#### [WRITTEN TASK]
Reproduce the text of every entry below verbatim, leaving out the pictures.

#### [SUPPLIED INFORMATION]
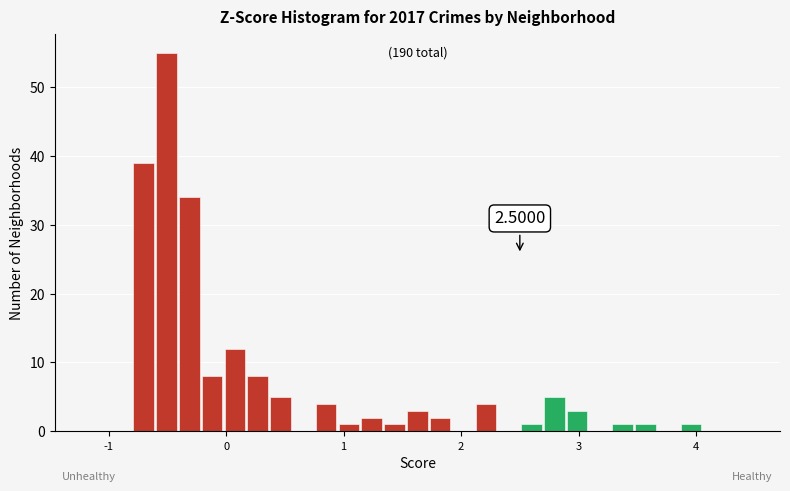

Around what value on the x-axis is the tallest bar? Give the approximate position of its centre, as read against the axis.

-0.5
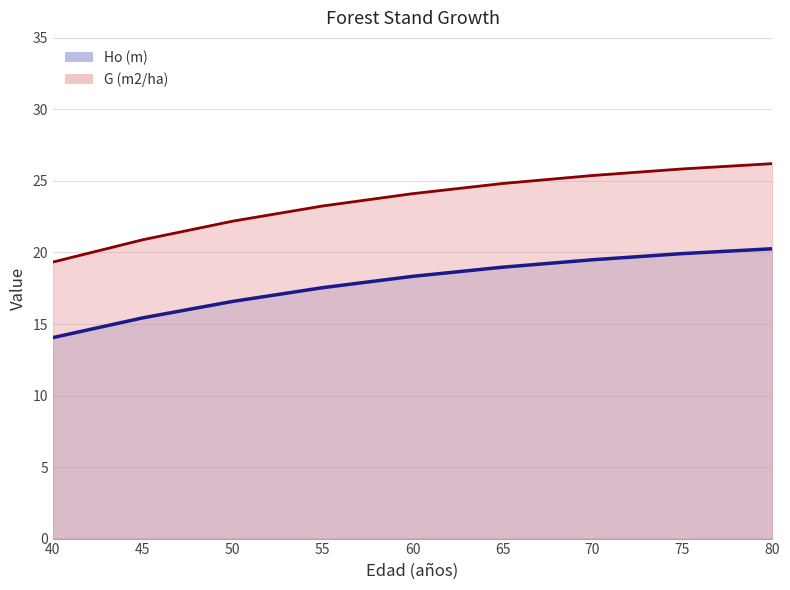

Does the chart have visible grid lines?

Yes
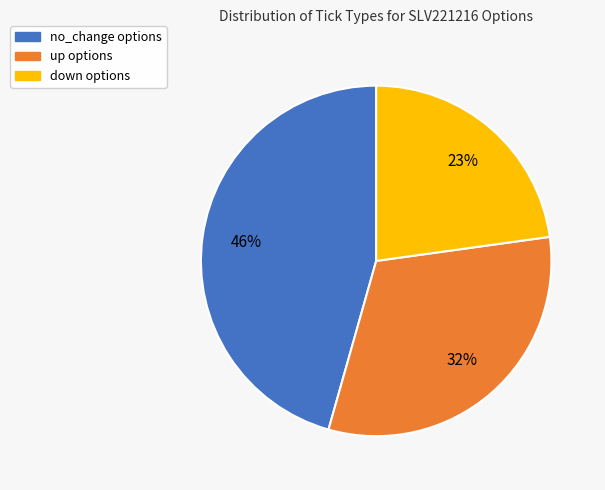

True or false: down accounts for 23% of the total.

True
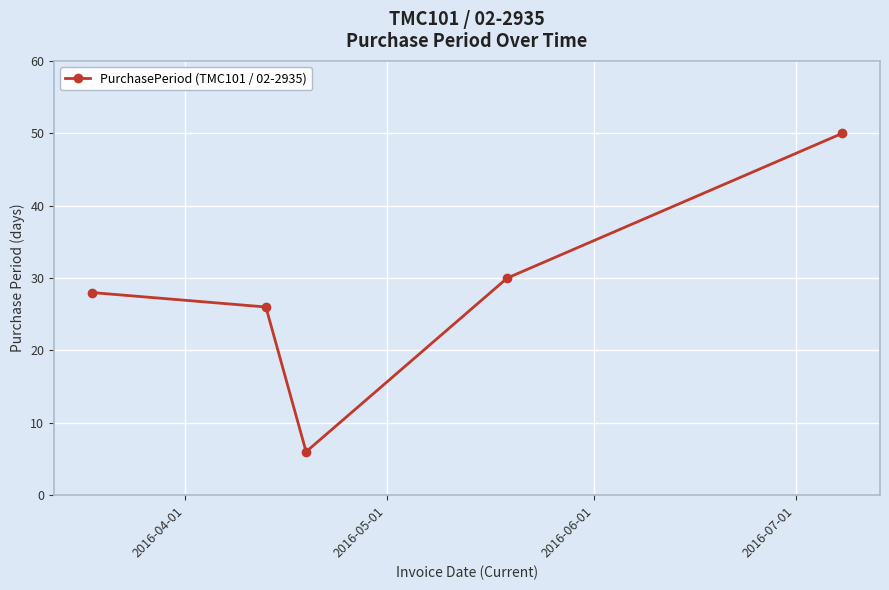

Reading right to left, extract all data points from this chart.

50	30	6	26	28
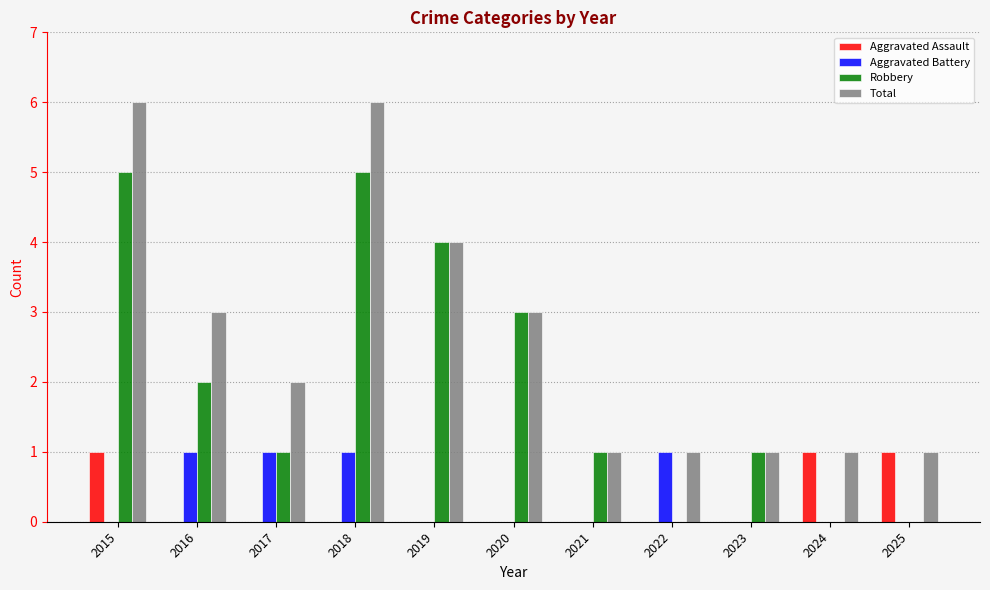

What is the maximum value for Robbery?

5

#### [RESULT OF THIS TASK]
Around what value on the x-axis is the tallest bar? Give the approximate position of its centre, as read against the axis.

-0.5

Does the chart have visible grid lines?

Yes

True or false: down accounts for 23% of the total.

True

Reading right to left, extract all data points from this chart.

50	30	6	26	28

What is the maximum value for Robbery?

5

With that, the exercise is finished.